START THE DATA

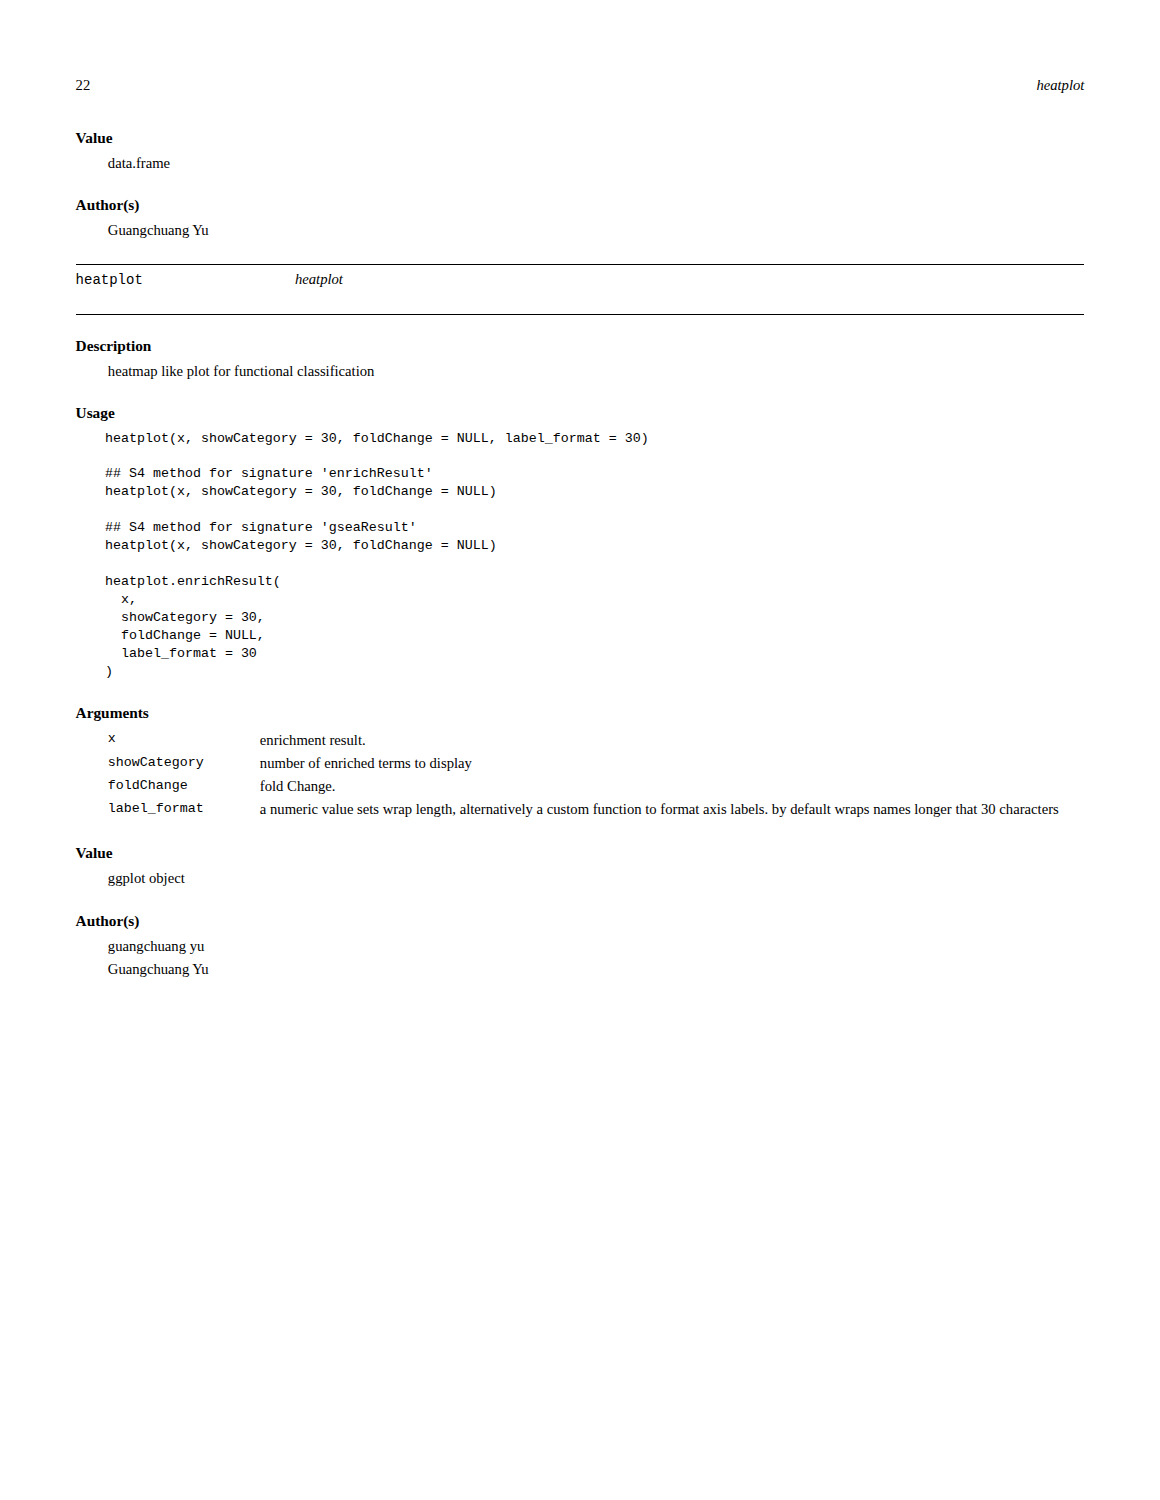22 heatplot
Value
data.frame
Author(s)
Guangchuang Yu
heatplot heatplot
Description
heatmap like plot for functional classification
Usage
heatplot(x, showCategory = 30, foldChange = NULL, label_format = 30)

## S4 method for signature 'enrichResult'
heatplot(x, showCategory = 30, foldChange = NULL)

## S4 method for signature 'gseaResult'
heatplot(x, showCategory = 30, foldChange = NULL)

heatplot.enrichResult(
  x,
  showCategory = 30,
  foldChange = NULL,
  label_format = 30
)
Arguments
| x | enrichment result. |
| showCategory | number of enriched terms to display |
| foldChange | fold Change. |
| label_format | a numeric value sets wrap length, alternatively a custom function to format axis labels. by default wraps names longer that 30 characters |
Value
ggplot object
Author(s)
guangchuang yu
Guangchuang Yu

END THE DATA

What is needed is an exact copy of all the data, with no images in it.

22 heatplot
Value
data.frame
Author(s)
Guangchuang Yu
heatplot heatplot
Description
heatmap like plot for functional classification
Usage
heatplot(x, showCategory = 30, foldChange = NULL, label_format = 30)

## S4 method for signature 'enrichResult'
heatplot(x, showCategory = 30, foldChange = NULL)

## S4 method for signature 'gseaResult'
heatplot(x, showCategory = 30, foldChange = NULL)

heatplot.enrichResult(
  x,
  showCategory = 30,
  foldChange = NULL,
  label_format = 30
)
Arguments
| x | enrichment result. |
| showCategory | number of enriched terms to display |
| foldChange | fold Change. |
| label_format | a numeric value sets wrap length, alternatively a custom function to format axis labels. by default wraps names longer that 30 characters |
Value
ggplot object
Author(s)
guangchuang yu
Guangchuang Yu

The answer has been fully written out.